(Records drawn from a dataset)
- Opening Delimiter -

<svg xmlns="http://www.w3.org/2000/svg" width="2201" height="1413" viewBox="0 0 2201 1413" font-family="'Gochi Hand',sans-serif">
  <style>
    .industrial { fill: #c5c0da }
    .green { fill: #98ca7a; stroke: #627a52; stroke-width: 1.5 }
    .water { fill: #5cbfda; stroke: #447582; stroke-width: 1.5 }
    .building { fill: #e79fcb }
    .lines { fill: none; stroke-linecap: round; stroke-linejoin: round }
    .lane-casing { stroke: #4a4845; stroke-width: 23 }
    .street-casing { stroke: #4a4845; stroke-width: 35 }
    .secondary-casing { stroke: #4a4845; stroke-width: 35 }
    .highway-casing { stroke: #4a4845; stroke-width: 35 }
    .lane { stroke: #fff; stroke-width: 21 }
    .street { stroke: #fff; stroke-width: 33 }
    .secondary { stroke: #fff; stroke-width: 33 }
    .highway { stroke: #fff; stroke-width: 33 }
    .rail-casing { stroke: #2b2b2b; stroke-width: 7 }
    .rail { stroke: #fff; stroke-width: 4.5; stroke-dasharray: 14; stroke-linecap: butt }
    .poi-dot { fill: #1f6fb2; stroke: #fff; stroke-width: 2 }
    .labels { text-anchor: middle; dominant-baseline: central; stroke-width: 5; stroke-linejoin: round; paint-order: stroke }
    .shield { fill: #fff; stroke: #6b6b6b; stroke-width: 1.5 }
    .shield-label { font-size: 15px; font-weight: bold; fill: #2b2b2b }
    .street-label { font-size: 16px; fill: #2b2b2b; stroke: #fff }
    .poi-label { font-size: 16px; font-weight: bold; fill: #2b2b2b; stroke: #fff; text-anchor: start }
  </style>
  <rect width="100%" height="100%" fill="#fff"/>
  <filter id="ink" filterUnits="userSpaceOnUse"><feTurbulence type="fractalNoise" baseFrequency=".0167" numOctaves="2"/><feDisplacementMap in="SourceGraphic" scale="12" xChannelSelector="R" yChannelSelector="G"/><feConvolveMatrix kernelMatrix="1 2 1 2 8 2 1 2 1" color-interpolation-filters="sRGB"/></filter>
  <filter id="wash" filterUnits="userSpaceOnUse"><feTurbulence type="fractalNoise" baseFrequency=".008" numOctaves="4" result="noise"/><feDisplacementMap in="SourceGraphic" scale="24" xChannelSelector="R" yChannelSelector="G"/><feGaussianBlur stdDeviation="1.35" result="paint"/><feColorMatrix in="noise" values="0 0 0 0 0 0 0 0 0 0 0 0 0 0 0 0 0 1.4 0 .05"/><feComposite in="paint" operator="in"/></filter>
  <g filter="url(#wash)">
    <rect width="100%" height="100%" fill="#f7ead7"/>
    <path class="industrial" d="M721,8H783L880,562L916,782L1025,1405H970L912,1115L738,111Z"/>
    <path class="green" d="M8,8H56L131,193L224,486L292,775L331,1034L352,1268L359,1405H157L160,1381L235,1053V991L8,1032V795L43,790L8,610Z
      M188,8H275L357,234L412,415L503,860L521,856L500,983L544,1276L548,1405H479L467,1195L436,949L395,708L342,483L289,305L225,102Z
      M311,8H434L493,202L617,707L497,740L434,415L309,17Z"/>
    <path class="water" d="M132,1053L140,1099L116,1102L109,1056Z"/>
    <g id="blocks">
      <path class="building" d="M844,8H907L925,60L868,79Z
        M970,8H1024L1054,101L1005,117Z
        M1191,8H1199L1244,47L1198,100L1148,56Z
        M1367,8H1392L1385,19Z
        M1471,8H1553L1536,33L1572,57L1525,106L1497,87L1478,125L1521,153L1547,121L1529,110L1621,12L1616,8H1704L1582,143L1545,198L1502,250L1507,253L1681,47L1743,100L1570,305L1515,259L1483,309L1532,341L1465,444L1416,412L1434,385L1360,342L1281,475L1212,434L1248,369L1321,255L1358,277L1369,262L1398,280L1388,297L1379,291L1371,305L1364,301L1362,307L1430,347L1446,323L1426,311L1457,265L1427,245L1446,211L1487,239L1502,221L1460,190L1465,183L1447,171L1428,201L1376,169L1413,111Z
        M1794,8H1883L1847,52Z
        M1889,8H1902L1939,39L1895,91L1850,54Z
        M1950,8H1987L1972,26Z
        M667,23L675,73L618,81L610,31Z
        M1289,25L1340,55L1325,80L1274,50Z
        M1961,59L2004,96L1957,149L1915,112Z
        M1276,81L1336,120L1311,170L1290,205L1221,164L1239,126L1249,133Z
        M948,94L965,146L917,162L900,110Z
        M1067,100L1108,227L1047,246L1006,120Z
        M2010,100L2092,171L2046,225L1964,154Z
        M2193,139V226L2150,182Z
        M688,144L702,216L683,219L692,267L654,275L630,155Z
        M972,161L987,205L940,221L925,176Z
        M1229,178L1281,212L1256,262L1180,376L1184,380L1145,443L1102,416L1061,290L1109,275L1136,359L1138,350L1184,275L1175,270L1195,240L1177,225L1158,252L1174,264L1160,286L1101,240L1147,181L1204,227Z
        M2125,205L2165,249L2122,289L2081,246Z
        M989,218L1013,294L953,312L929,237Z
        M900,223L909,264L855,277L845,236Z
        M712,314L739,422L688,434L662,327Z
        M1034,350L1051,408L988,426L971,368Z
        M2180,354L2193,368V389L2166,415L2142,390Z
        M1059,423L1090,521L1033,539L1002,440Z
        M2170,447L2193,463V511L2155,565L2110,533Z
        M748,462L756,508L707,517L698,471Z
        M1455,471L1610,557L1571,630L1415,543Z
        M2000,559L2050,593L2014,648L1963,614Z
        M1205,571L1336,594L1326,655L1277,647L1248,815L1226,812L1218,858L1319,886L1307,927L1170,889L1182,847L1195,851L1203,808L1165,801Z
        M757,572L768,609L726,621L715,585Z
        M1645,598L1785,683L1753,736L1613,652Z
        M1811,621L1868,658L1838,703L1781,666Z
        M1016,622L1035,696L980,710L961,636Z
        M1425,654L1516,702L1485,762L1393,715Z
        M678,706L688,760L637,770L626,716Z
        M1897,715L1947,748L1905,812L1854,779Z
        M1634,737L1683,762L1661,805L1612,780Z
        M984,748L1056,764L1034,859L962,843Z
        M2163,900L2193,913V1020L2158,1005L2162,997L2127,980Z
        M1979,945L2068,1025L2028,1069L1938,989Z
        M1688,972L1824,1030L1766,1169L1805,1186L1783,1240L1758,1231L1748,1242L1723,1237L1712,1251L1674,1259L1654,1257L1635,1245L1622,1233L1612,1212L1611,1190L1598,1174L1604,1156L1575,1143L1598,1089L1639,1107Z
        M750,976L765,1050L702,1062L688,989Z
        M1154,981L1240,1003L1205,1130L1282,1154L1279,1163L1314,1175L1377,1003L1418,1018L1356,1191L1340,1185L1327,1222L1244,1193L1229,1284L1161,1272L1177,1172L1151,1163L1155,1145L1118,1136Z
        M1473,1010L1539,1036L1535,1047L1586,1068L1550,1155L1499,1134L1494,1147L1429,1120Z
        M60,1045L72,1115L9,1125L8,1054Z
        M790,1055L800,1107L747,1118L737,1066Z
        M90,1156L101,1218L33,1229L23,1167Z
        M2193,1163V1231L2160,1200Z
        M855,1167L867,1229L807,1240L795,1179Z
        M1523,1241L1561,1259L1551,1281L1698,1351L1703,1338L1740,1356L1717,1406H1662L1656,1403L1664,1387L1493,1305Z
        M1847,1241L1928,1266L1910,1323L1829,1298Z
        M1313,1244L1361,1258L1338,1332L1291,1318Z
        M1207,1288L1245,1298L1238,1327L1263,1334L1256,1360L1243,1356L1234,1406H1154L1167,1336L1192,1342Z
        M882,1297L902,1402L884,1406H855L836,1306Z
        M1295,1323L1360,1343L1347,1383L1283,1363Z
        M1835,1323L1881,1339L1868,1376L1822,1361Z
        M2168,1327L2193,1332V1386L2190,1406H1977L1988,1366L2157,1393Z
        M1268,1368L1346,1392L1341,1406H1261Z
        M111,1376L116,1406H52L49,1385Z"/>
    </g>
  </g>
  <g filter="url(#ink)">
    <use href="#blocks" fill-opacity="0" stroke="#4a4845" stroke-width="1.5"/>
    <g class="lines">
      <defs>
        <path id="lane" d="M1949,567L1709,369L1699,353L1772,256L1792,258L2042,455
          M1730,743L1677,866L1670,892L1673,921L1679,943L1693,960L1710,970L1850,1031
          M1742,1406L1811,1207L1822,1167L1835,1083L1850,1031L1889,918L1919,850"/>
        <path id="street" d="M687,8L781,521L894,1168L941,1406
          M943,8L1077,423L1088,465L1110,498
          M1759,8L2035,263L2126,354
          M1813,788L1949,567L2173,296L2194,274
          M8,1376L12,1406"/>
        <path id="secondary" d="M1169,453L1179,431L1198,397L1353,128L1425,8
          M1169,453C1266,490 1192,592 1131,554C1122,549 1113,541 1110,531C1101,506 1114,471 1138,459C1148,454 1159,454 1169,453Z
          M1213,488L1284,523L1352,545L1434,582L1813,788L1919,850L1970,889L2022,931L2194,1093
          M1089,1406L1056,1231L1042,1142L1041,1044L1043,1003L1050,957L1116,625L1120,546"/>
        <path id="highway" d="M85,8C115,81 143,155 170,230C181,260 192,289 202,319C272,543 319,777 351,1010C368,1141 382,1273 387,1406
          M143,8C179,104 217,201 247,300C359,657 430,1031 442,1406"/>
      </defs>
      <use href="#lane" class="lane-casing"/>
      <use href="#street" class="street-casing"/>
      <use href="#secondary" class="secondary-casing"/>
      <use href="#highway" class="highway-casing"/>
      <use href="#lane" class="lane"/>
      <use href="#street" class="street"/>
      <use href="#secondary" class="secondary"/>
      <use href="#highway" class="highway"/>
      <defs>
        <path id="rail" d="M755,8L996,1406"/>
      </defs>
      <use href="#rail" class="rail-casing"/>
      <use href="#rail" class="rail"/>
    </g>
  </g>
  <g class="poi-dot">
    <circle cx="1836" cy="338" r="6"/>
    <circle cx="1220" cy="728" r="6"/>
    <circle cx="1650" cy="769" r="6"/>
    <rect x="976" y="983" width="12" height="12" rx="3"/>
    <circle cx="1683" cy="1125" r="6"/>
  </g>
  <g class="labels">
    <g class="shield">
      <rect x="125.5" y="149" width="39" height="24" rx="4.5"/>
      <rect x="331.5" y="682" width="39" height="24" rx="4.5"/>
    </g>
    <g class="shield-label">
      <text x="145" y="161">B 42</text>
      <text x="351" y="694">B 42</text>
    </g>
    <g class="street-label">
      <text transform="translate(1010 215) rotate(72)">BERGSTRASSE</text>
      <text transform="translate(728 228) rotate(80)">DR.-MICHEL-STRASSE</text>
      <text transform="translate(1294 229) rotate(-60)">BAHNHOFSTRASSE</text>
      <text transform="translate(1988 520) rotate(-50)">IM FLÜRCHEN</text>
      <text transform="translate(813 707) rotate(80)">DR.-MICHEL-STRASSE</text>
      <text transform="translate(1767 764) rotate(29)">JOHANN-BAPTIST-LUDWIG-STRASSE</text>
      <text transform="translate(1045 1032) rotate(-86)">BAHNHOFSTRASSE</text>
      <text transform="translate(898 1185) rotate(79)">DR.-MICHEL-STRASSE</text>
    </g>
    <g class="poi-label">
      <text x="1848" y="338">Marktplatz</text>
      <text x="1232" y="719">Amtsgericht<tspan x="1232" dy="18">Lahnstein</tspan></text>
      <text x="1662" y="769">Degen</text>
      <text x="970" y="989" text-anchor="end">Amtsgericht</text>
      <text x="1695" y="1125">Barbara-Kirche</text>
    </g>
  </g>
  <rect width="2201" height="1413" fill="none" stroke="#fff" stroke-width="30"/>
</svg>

- Closing Delimiter -

Search the data and copy each line containing "linejoin".

    .lines { fill: none; stroke-linecap: round; stroke-linejoin: round }
    .labels { text-anchor: middle; dominant-baseline: central; stroke-width: 5; stroke-linejoin: round; paint-order: stroke }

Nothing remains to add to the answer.